I thank you very much in advance and hope for your help.
Question is what constitutes an ID to filter? If you use the combination of Beneficiary, Applicant and Port of origin you could create a ‘positive list’ of acceptable combinations and then filter out all transactions that do not fit into that (be aware of typos etc.).
If you think about more complicated rules you might have to tell us.
Hi MLauber71,
so the point is that i would like to train a model that already knows exactly these patterns and gives me a message in future business that it could be a suspicious business because it does not correspond to the previously known pattern.
if i then deliberately give the model a false example, he should tell me that this is a business that did not exist in the past.
What you did wasn’t a model, was it? Because there is no algorithm that you have used or?

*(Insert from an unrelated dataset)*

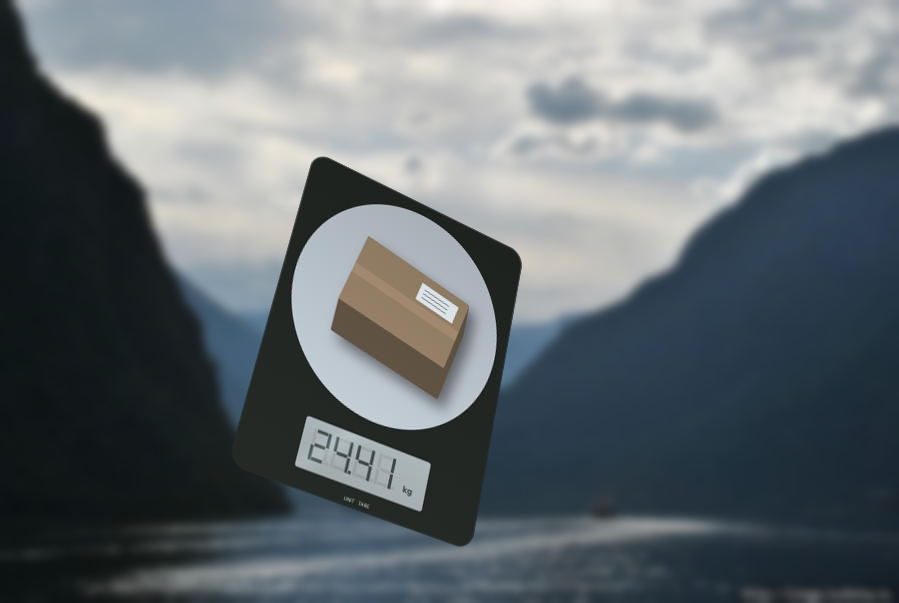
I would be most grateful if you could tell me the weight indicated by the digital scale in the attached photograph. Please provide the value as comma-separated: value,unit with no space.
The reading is 24.41,kg
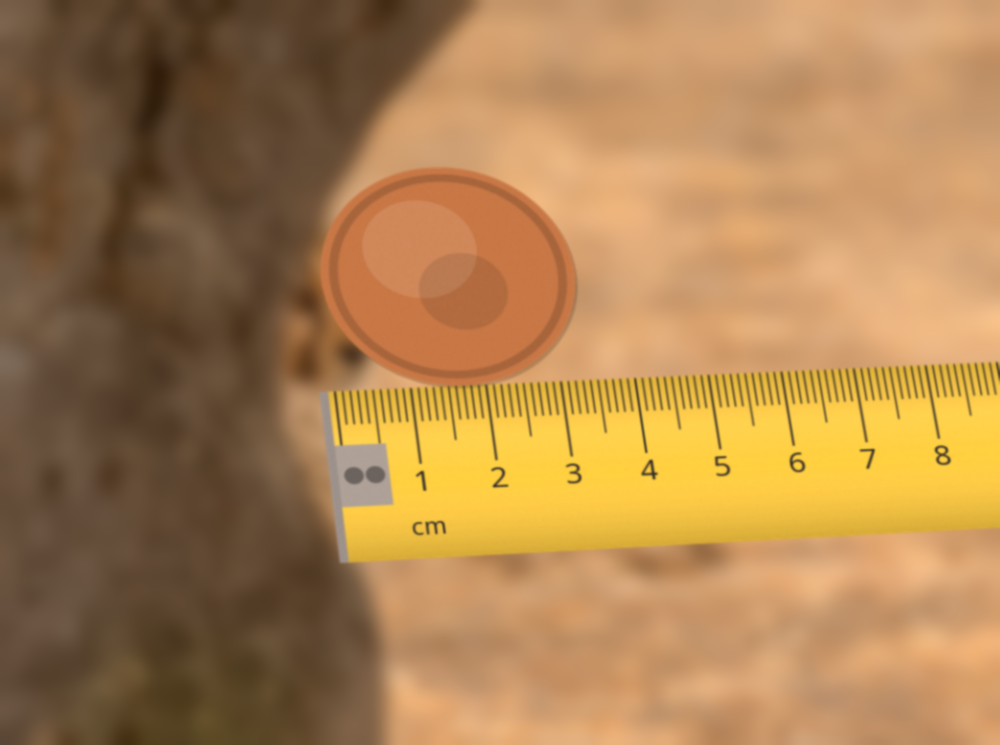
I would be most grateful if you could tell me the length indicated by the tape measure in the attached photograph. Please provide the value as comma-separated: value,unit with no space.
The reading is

One way or another you would have to constitute what an acceptable pattern is. I see this paths:
you could use a fixed pattern like in my model but that would mean you have to take care of typos and stuff like that
you could try and clean the texts though KNIME’s text mining methods so you will get back the ‘essence’ of the nouns. That would make the pattern more robust, but you might lose subtle changes that might be important (I am not an expert in text mining - there are several examples on the web also of address matching in Python mainly - it should be possible to adapt one of those - have not seen a specific address matching workflow in contrast to deduplication workflows - maybe someone with more experience can give a hint)
you could to the same and try to do some fuzzy matching of new values towards your standard set of acceptable terms - and if an entry does not match it gets flagged
if you have really large numbers of transactions and lots of historic data and you would only seldom get a new combination you could try a ‘numeric’ approach. If an order does not at least fit a pattern that has an 0.5% coverage it gets flagged (that only would work if your standard combinations are relatively stable)
I am also thinking about another approach but I am not sure yet if it is feasible. You could try and assign every ‘legitimate’ cleaned and prepared entry an ID like A, B, C or 1,2,3. Then you train an ‘excessive’ model like a random forest that is allowed to massively overfit so to build a perfect model.
You then use this model that should give you a perfect probability on new data. And if the probability goes beneath a threshold of say 0.85 the model is not sure how to handle and example because it does not fit a previous pattern. But that very much depends on the data as a whole and if such a multi class model could be computed in the first place. I have to think about the last one.